Used EV sweet spots:

  • 2022–2023 Hyundai IONIQ 5 — excellent range, ultra-fast charging, going for $28–35K used
  • 2022–2023 Kia EV6 — same platform, slightly sportier, similar pricing
  • 2021–2023 Tesla Model 3 — the most available used EV, great software, Supercharger access
  • 2023 Chevy Bolt EUV — often under $22K used, extremely practical for most daily drivers

Mistakes I’ve Seen People Make

Buying more car than they need. A lot of first-time EV buyers go straight for the big SUVs or performance trims because they’re excited. Then they realize a Bolt EUV would have done 95% of what they needed at half the cost.

Ignoring home charging setup costs. The car budget is one thing. A Level 2 charger install can add $700–$1,500 depending on your electrical panel situation. Factor that in before you sign anything.

Dismissing the used market. There’s still a stigma that used EVs have degraded batteries. Modern lithium-ion batteries hold up much better than people think, especially if the car wasn’t regularly charged to 100% or left at 0%. You can check battery health reports on most used EVs — ask for one.

Waiting for the “perfect” time. I’ve been guilty of this. The market, the incentives, the models — something is always changing. If the math works for your situation today, waiting six months to see if gas prices drop might just cost you more in gas than you’d save on the car deal.


So Is It the Right Time for You?

Honestly, it depends on three things:

1. How many miles do you drive? If you’re under 8,000 miles a year, the math gets tighter. At 15,000+ miles, the fuel savings really start compounding.

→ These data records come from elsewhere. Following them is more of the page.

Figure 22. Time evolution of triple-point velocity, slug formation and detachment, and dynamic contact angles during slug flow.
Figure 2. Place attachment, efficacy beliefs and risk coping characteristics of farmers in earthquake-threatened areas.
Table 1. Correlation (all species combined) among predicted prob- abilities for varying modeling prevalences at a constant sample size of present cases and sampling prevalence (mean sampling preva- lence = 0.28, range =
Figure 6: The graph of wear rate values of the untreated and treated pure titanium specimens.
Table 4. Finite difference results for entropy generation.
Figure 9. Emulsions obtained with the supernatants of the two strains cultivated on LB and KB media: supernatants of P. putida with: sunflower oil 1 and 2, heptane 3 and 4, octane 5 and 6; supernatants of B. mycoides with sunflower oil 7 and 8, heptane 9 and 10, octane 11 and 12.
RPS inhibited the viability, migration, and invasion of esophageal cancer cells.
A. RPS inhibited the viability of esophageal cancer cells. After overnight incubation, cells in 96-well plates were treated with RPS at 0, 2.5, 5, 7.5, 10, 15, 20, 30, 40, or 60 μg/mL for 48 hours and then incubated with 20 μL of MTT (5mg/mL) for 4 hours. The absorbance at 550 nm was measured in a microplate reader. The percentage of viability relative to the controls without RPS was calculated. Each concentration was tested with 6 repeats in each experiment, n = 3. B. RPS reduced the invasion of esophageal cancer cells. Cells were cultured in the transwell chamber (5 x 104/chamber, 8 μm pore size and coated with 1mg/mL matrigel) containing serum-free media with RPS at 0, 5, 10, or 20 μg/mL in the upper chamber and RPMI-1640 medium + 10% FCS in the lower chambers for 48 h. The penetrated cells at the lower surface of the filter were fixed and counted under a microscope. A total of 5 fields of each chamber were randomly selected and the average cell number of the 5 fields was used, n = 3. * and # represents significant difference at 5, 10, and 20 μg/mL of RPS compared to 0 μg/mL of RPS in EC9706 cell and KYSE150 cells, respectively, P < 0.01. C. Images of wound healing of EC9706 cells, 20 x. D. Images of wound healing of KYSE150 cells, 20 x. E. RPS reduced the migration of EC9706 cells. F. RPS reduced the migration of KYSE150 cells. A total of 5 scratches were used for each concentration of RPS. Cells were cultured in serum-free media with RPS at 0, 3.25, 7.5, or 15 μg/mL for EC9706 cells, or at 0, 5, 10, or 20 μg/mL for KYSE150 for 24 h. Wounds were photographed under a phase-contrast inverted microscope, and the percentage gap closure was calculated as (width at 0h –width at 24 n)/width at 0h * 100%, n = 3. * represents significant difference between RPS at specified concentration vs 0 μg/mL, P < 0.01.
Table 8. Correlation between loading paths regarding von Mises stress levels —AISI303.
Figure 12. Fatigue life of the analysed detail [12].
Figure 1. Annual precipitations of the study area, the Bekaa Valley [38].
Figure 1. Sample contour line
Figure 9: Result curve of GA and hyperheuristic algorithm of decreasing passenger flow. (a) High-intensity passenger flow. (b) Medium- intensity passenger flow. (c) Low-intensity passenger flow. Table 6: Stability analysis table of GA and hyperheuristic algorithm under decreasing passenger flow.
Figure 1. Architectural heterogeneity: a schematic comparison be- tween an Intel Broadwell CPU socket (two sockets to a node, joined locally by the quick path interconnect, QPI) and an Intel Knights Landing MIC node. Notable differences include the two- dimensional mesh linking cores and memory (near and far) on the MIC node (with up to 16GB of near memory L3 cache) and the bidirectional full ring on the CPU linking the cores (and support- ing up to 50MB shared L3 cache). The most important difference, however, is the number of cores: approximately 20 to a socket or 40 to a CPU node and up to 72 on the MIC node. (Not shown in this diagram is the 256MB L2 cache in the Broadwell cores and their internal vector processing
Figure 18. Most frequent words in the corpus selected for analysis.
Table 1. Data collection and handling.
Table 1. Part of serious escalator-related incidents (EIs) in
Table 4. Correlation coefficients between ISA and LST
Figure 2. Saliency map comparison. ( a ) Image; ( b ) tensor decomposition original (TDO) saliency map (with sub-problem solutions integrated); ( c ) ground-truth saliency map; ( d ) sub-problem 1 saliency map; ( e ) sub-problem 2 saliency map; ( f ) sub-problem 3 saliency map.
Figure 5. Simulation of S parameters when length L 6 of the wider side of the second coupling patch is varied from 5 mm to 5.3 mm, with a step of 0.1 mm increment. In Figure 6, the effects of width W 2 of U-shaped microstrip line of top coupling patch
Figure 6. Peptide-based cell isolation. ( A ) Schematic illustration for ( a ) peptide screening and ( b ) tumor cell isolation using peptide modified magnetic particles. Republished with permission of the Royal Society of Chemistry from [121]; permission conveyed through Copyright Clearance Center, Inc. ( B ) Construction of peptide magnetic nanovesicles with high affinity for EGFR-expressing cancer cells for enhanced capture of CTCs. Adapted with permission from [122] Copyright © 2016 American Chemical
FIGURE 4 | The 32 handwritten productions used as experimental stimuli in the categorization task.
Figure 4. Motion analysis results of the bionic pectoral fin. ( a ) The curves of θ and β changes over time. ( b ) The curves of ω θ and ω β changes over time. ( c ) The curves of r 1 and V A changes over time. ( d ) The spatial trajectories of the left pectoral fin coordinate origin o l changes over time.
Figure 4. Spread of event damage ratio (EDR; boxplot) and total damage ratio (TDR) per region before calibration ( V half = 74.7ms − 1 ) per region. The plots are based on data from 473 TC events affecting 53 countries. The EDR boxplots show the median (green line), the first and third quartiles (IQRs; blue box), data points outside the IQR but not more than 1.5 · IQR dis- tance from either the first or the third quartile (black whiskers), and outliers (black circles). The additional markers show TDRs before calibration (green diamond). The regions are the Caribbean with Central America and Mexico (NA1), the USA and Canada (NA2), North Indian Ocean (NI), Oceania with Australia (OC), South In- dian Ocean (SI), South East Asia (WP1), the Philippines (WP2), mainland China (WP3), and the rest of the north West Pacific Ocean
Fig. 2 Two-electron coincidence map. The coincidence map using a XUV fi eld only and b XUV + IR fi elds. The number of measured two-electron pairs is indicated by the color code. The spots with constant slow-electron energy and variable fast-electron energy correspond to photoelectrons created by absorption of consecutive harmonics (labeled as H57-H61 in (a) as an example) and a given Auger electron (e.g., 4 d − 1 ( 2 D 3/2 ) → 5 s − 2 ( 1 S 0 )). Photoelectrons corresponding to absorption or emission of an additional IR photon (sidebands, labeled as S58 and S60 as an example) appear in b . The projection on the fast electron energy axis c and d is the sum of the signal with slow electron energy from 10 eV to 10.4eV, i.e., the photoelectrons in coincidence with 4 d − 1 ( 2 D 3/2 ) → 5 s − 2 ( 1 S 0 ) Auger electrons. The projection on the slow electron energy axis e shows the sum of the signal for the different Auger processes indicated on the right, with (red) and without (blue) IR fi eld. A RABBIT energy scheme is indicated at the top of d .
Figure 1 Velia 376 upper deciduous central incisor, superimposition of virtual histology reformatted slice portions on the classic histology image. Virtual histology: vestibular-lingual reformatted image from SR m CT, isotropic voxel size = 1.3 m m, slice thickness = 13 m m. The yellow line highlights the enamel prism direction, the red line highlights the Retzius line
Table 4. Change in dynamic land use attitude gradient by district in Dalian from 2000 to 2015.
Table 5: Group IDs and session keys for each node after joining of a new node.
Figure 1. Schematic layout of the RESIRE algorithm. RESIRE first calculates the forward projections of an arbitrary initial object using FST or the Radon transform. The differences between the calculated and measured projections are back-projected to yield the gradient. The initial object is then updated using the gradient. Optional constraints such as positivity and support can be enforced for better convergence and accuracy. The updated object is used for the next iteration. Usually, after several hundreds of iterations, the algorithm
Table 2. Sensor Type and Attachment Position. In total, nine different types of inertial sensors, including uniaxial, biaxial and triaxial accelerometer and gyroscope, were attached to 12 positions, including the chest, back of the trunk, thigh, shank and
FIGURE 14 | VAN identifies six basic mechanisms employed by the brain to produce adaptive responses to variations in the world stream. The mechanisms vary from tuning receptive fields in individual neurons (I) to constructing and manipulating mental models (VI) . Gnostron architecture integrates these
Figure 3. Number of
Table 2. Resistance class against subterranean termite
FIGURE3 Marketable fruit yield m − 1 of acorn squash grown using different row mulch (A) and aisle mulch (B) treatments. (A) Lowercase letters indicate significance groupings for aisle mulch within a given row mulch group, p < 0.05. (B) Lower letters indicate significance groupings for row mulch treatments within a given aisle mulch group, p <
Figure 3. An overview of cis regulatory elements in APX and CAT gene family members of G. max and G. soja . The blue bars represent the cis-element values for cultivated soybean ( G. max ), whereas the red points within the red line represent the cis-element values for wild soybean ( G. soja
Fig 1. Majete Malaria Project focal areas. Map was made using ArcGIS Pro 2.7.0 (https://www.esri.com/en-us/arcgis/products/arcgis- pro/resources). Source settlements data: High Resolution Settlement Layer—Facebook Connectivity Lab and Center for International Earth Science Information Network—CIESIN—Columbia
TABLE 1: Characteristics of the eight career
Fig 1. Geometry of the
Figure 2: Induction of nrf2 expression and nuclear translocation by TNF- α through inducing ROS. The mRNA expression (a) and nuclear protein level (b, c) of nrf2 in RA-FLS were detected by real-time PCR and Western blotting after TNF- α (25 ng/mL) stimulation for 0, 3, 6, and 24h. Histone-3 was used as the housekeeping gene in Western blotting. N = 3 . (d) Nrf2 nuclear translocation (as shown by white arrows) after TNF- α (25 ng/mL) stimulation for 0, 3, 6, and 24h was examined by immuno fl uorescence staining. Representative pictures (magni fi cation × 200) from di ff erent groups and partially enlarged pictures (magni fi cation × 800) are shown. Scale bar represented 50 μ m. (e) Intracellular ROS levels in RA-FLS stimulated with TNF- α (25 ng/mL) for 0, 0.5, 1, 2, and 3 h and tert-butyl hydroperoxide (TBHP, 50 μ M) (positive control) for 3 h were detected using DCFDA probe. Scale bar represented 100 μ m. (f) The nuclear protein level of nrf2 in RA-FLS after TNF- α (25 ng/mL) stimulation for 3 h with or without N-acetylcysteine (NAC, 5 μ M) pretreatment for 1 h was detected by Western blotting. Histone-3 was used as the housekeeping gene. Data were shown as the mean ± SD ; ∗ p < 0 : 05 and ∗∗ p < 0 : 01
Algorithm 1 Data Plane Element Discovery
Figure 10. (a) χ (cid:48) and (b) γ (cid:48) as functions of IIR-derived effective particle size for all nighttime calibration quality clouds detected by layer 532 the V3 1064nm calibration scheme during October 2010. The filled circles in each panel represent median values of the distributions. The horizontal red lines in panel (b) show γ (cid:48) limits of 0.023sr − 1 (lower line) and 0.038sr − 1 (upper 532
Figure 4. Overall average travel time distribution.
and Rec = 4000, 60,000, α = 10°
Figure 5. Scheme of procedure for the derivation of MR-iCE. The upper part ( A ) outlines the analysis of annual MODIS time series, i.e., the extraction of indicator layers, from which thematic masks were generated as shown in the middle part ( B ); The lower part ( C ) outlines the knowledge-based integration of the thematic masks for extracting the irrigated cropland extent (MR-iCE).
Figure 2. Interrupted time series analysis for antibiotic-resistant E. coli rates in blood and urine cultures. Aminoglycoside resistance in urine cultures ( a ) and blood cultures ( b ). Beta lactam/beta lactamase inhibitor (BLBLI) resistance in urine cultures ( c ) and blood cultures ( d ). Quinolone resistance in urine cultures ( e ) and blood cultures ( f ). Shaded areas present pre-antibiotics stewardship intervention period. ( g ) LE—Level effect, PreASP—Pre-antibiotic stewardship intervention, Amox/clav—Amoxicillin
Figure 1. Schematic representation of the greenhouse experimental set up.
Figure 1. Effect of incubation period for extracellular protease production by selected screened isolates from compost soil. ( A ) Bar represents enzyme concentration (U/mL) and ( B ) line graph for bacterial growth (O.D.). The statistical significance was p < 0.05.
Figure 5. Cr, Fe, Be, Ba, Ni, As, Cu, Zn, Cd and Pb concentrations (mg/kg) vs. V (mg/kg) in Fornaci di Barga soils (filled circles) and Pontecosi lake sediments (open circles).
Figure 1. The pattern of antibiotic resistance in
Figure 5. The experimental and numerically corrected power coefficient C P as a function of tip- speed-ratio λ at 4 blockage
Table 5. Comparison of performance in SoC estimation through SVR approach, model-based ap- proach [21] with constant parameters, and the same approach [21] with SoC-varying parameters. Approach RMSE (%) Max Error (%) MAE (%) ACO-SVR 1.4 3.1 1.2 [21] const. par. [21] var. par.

2. Can you charge at home? If yes, this is probably the right time. If no, you need to seriously map out the public charging situation in your area first.

3. New or used? If your budget is under $35,000, the used EV market in 2026 is genuinely historic. Prices have never been this low relative to used gas cars. That gap — once nearly $4,000 — is now barely $1,100. If you can stretch to $40K+, new EVs are at near-parity over five years, especially with gas at $4+ per gallon.


One Last Thing

Gas at $4.22 a gallon is what finally broke through my inertia. After two years of “I’ll think about it,” I’ve put a deposit down on a used IONIQ 5. The numbers made sense last year, but at $4-a-gallon gas, they’re genuinely compelling — and sitting at that pump watching $70 disappear while knowing my neighbor is spending $47 a month driving the same distance? That was the gut-check moment.

If you’re at that same moment right now, you’re not alone. Just make sure you run your own numbers, account for your real driving habits, and don’t let the excitement rush you into skipping due diligence on used battery health or home charging logistics.

The switch doesn’t have to be perfect to be worth it. It just has to make sense for your life.


Data sources: Cox Automotive Q1 2026 EV Sales Report, AAA Gas Price Tracker, Edmunds market analysis (April 2026), CNBC used EV ownership cost report (May 2026). Fuel cost calculations based on $4.22/gallon regular and $0.13/kWh home electricity average.